··· Passage for review ···

# Black Hole

1. Dec 18, 2005

### touqra

If my twin were to be in a Schwarzschild black hole, and have passed the event horizon, I would see him as passing the horizon in infinite time. But, what would he see? How would I appear to him? Would my twin ever know that he is in a black hole?

If my twin shines a torchlight towards me, who is outside the black hole, would the light travel to me, ie escape the horizon? If not, what would happen to the light photon?

2. Dec 19, 2005

### pervect

Staff Emeritus
If the black hole is Schwarzschild, I can provide some answers. Real black holes will probably have a different internal geometry (the so-called BKL singularity) so the answers I provide are probably not entirely accurate for a real black hole.

···

» **Task requirements**
1 > Decide whether each statement below agrees with the black hole thread, answering yes or no and quoting the deciding words of the thread. (a) The first post says an observer outside the black hole would see the twin pass the horizon in infinite time. (b) The second post says real black holes probably have the same internal geometry as a Schwarzschild black hole. (c) The second post is dated December 18, 2005.
2 > Retype the black hole thread from "2. Dec 19, 2005" up to and including "real black hole.".

··· Data extract ···

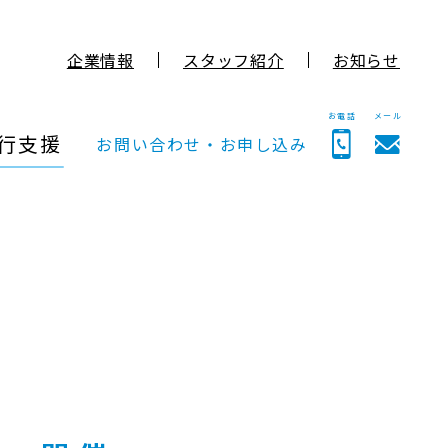
企業情報
スタッフ紹介
お知らせ
お電話
メール
行支援
お問い合わせ・お申し込み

···

» **Outputs by task**
1 >
(a) Yes: "I would see him as passing the horizon in infinite time."
(b) No: "Real black holes will probably have a different internal geometry"
(c) No: "Dec 19, 2005"

2 >
2. Dec 19, 2005

### pervect

Staff Emeritus
If the black hole is Schwarzschild, I can provide some answers. Real black holes will probably have a different internal geometry (the so-called BKL singularity) so the answers I provide are probably not entirely accurate for a real black hole.